Personally, I’ve had great success eating high protein, very high fat, tons of veggies, and lots of low sugar fruit throughout this recovery. I obtain most of my carbohydrates from starchy vegetables and brown rice because I have noticed that when I am not able to exercise (like after a c-section!) and am over-tired from lack of sleep, I don’t respond to grains very well. They cause a noticeable disruption in my blood sugar, namely, I’m usually starving within 90 minutes of eating them, which is a tell-tale sign they are causing a spike and subsequent plummet in blood sugar. It takes a bit of trial and error to figure these things out, but the first step is just to notice it and then you’ll be able to cultivate an awareness of how you respond differently to different foods.

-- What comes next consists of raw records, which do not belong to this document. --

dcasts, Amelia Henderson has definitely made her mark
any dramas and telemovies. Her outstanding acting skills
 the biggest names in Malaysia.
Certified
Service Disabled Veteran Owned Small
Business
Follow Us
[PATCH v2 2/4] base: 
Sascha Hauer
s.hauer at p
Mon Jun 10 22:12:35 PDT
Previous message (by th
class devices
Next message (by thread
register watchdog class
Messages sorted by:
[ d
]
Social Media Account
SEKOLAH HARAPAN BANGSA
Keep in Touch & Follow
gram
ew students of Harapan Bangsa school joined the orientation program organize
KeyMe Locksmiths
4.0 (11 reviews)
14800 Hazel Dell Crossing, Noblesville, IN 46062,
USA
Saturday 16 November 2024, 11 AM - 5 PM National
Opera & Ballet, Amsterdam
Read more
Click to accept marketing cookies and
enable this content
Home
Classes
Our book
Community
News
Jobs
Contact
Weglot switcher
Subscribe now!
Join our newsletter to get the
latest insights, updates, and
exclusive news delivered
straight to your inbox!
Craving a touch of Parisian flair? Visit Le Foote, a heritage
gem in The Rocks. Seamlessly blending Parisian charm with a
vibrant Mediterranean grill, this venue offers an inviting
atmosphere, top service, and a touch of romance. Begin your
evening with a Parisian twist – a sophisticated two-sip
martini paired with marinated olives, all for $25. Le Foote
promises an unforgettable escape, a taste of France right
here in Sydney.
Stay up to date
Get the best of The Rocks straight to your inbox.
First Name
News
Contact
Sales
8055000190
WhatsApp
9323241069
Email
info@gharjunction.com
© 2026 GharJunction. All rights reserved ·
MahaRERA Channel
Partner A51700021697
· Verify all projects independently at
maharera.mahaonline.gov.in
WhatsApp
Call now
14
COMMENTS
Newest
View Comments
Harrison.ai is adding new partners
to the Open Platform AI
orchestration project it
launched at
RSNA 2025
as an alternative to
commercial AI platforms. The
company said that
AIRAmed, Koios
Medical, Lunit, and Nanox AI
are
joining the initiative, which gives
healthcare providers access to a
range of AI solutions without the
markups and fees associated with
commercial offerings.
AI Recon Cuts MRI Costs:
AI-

Avoiding exercise was the hardest thing for me and really forced me to pay more attention to my nutrition and supplements. I had another c-section with Lola, so strenuous exercise was off the table for 3 months. I started pelvic floor work early and once my incision started to feel less tender, I started incorporating isometric exercises to help activate the muscles and build stability. Once I had the all clear, I was able to return to normal quite quickly, which I attribute mainly to the fact that I stayed active throughout my entire pregnancy. I brought strength/weights back in first to help with blood sugar balance and slowly upped my cardio as my healing progressed.
“Disclaimer: This article is for information only and should not be used for the diagnosis or treatment of medical conditions. For The Creators has used all reasonable care in compiling the information but make no warranty as to its accuracy. Consult a doctor or other health care professional for diagnosis and treatment of medical conditions.”